Bitcoin Under Pressure: Short-Term Risk and Long-Term Opportunity

For Bitcoin, both signals primarily carry short-term risk. If liquidity dries up and conditions tighten, Bitcoin, as a liquidity-sensitive risk asset, risks coming under pressure alongside overvalued stocks.

However, within the logic of the second scenario, there is a flip side: if the old model of "buy the index and hold" stops working, and traditionally safe bonds lose their status as a safe haven, some capital may eventually seek alternatives outside traditional markets. In such a scenario, Bitcoin could compete for a role as one of the assets of a new era — though this will not happen immediately and is far from guaranteed.
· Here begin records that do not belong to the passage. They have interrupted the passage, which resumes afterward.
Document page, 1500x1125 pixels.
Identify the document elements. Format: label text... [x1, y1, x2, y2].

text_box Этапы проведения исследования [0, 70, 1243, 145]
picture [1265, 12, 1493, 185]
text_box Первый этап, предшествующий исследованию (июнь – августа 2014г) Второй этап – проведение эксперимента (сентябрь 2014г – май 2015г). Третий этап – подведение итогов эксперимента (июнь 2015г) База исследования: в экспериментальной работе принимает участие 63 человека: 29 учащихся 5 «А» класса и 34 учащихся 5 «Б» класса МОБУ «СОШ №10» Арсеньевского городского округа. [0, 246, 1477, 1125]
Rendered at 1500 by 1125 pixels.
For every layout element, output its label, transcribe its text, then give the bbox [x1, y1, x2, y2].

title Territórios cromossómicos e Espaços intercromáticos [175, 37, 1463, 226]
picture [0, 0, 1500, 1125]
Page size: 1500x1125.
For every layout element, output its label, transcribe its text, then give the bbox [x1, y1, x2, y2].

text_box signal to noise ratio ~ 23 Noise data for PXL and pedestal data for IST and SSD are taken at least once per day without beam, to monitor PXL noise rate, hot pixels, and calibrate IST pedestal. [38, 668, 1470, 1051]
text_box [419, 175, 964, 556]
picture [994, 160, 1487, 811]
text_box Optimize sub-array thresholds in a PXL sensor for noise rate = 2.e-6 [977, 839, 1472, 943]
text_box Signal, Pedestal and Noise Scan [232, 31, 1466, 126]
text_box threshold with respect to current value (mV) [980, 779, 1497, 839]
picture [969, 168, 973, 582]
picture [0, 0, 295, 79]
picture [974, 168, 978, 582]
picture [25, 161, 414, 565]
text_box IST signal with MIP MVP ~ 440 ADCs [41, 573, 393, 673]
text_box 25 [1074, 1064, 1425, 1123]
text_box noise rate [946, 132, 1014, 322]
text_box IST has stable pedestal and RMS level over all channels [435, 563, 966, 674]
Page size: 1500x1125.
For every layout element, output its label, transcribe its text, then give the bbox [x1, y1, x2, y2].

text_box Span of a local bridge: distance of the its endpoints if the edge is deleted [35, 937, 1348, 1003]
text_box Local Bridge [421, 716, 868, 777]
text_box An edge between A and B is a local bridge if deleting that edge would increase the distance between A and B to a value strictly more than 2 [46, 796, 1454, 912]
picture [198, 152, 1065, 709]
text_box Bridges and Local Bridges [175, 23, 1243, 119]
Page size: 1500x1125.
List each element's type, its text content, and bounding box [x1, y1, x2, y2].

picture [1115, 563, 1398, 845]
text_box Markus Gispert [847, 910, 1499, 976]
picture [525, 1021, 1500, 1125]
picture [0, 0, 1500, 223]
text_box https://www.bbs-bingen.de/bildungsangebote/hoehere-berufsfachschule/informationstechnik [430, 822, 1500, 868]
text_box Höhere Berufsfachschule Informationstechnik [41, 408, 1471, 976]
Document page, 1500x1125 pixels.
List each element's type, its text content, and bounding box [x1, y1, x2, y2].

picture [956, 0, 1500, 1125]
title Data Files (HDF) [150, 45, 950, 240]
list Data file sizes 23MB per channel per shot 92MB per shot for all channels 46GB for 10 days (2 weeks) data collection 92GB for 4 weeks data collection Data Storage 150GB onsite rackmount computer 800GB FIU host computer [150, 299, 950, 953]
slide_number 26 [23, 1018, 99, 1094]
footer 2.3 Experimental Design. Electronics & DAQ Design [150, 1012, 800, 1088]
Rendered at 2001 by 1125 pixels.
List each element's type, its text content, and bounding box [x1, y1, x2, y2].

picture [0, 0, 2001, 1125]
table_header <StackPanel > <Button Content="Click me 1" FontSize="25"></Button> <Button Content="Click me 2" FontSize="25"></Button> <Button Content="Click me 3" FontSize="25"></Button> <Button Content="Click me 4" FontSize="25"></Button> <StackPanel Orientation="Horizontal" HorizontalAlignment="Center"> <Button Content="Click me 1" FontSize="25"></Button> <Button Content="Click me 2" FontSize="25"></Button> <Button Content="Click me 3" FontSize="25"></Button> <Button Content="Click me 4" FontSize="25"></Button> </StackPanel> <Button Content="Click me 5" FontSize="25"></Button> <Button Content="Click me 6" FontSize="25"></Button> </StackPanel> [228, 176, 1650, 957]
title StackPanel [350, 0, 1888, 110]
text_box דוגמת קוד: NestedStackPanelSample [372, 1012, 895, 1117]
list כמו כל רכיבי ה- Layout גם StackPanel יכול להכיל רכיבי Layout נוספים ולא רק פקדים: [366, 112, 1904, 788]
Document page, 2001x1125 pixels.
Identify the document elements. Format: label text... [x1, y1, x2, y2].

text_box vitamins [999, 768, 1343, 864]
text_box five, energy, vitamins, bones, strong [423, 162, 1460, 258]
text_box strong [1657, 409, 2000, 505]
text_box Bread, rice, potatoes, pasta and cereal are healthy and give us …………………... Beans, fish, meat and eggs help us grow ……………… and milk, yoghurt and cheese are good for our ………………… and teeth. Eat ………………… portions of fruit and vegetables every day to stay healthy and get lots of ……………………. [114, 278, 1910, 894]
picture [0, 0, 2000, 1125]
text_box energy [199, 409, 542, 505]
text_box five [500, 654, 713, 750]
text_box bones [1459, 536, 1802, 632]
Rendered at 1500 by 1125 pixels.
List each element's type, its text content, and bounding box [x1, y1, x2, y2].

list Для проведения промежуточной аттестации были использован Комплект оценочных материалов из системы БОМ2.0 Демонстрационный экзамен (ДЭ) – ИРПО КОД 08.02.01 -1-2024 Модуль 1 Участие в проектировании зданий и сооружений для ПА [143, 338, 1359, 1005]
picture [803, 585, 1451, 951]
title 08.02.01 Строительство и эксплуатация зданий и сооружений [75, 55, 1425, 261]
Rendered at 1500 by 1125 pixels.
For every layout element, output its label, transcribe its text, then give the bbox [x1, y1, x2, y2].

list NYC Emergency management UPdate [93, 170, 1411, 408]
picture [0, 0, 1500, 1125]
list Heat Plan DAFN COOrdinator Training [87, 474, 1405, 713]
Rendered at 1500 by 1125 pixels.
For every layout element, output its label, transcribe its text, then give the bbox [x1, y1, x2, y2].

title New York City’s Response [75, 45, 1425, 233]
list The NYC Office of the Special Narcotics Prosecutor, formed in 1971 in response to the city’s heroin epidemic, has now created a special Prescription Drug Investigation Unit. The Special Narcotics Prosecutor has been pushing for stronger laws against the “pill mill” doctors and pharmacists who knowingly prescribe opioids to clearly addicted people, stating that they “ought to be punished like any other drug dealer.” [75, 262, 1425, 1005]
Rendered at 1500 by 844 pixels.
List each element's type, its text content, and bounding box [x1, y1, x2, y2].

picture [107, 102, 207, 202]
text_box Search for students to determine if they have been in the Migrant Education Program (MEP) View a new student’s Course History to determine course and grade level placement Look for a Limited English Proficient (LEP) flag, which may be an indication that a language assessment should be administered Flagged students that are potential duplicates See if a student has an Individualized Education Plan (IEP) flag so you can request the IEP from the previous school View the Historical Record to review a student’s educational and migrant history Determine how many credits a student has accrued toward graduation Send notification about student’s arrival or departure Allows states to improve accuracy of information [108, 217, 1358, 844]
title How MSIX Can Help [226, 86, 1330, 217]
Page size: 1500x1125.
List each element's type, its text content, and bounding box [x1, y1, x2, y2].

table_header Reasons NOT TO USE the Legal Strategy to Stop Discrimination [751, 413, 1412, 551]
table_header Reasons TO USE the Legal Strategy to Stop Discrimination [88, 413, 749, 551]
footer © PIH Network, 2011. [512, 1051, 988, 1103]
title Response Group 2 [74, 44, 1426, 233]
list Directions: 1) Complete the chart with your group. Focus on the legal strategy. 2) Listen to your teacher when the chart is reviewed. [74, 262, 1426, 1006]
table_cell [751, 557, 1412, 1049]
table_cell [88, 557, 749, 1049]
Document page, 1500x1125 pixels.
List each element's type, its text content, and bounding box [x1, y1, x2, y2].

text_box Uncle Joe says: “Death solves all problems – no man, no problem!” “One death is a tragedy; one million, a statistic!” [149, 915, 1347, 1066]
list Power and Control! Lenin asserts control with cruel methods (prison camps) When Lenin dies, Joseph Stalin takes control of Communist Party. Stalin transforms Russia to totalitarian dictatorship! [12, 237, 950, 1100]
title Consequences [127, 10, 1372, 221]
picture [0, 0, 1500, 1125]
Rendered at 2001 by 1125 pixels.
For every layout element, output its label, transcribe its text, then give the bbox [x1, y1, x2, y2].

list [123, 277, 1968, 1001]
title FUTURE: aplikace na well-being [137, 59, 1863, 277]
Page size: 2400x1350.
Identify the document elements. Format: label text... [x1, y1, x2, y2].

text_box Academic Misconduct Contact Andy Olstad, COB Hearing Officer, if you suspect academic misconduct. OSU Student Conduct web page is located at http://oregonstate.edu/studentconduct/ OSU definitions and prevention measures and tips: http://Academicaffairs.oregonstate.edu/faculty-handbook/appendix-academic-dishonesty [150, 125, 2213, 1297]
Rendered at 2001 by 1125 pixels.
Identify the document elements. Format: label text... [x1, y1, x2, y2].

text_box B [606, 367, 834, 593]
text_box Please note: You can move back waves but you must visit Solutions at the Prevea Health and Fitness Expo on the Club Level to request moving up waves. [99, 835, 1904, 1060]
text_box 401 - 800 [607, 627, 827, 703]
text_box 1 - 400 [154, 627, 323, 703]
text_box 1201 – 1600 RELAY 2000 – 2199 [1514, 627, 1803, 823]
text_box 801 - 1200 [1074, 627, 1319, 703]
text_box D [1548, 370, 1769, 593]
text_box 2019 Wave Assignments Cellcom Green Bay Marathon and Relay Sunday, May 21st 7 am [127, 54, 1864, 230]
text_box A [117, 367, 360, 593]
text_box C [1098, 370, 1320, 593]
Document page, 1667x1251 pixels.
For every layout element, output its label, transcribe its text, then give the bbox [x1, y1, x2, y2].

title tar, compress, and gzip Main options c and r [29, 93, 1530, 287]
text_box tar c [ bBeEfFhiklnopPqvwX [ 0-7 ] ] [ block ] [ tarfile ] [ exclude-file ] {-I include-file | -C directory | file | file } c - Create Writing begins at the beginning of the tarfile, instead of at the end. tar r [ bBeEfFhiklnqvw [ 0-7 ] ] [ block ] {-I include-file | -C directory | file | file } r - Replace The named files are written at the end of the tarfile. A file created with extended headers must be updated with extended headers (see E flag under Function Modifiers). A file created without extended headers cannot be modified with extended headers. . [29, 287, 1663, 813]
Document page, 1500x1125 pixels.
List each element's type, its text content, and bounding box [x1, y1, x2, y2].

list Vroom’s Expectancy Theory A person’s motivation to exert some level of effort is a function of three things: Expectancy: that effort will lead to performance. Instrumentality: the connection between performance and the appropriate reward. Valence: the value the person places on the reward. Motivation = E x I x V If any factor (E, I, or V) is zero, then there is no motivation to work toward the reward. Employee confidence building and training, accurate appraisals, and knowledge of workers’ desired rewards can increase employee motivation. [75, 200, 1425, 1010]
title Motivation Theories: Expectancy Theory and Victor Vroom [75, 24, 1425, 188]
Expert Opinion: We stand on the brink of a shift in the investment paradigm, where the passive strategy gives way to active management. For Bitcoin, this means increased volatility in the coming months, but in the long term — the potential to become a haven for capital seeking independence from traditional cycles. However, the path to this will be thorny and will require exceptional discipline from investors.